With that said, while a traditional screwball isn’t made with ice cream, the name has stopped being so exclusive to one type of frozen treat. Some places around the world will offer screwballs that are made with ice cream, instead of crushed ice.
What counts as a screwball?
Well, the name was originally created to refer to one specific treat: a plastic cone that held slushy ice and a gumball at the base. The ice was typically cherry-flavored, so when a new flavor came along (blue raspberry), the name was adjusted. You would ask for a blue raspberry screwball, or just a screwball – the implication being the cherry is the basic flavor.

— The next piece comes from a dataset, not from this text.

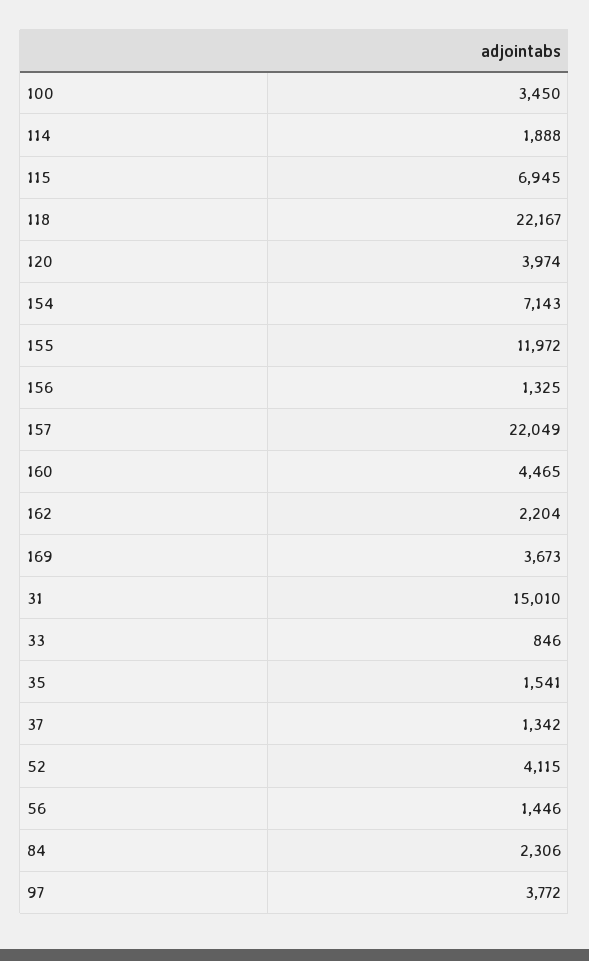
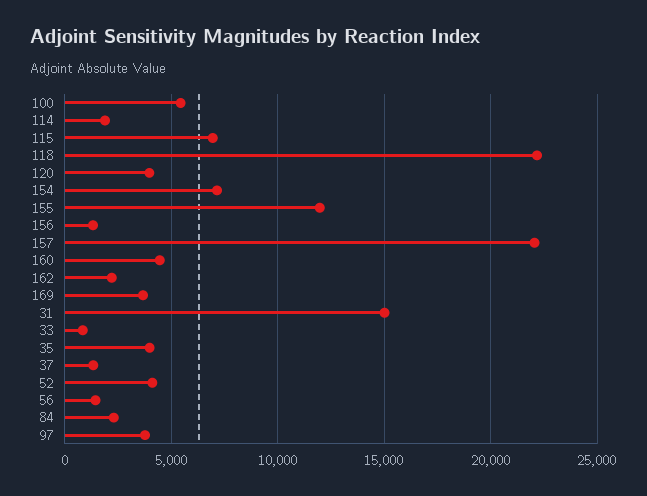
100: 3450 -> 5500
35: 1541 -> 4000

Over time, several different prominent brands started to produce frozen treats that were similar to the original cones with a gumball at the bottom. These brands include Asda, Popsicle, and Eskimo Pie.
Any treat that fits the rough description of a screwball is typically considered a screwball – a frozen treat atop a gumball within a conical container. It’s tough to say whether variations upon that classic theme would be considered screwballs – if the gumball were replaced, for instance – though that would be up to the individual consumer. We would say that slushy ice on top of a gumball within a cone is a screwball, and if any of those elements change very much, we would consider it to be screwball-adjacent.
We think that we may have been overthinking this, to some degree.
What flavors are typically on offer?
Well, as we’ve said before, the classic flavor that was offered was cherry. Over time, though, more flavors were offered to delighted consumers, who were all too happy to grab blue raspberry, at first, before the introduction of other flavors, like lemon.
In the UK ice cream version of the screwball, the ice cream is almost exclusively raspberry ripple. If you’re unfamiliar, the ice cream is vanilla, which has a frozen ripple of raspberry syrup running through it. This was a very popular flavor before big brands like Ben & Jerry’s introduced the concept of mix-ins. The gum ball was typically raspberry flavored, to match up with the ice cream.
The most interesting thing to do would be to make your own version of the classic treat – perhaps making a vanilla ice cream with cookie dough mix-ins, and at the base having a little nugget of delicious cookie dough. It would be unique, and surely delicious!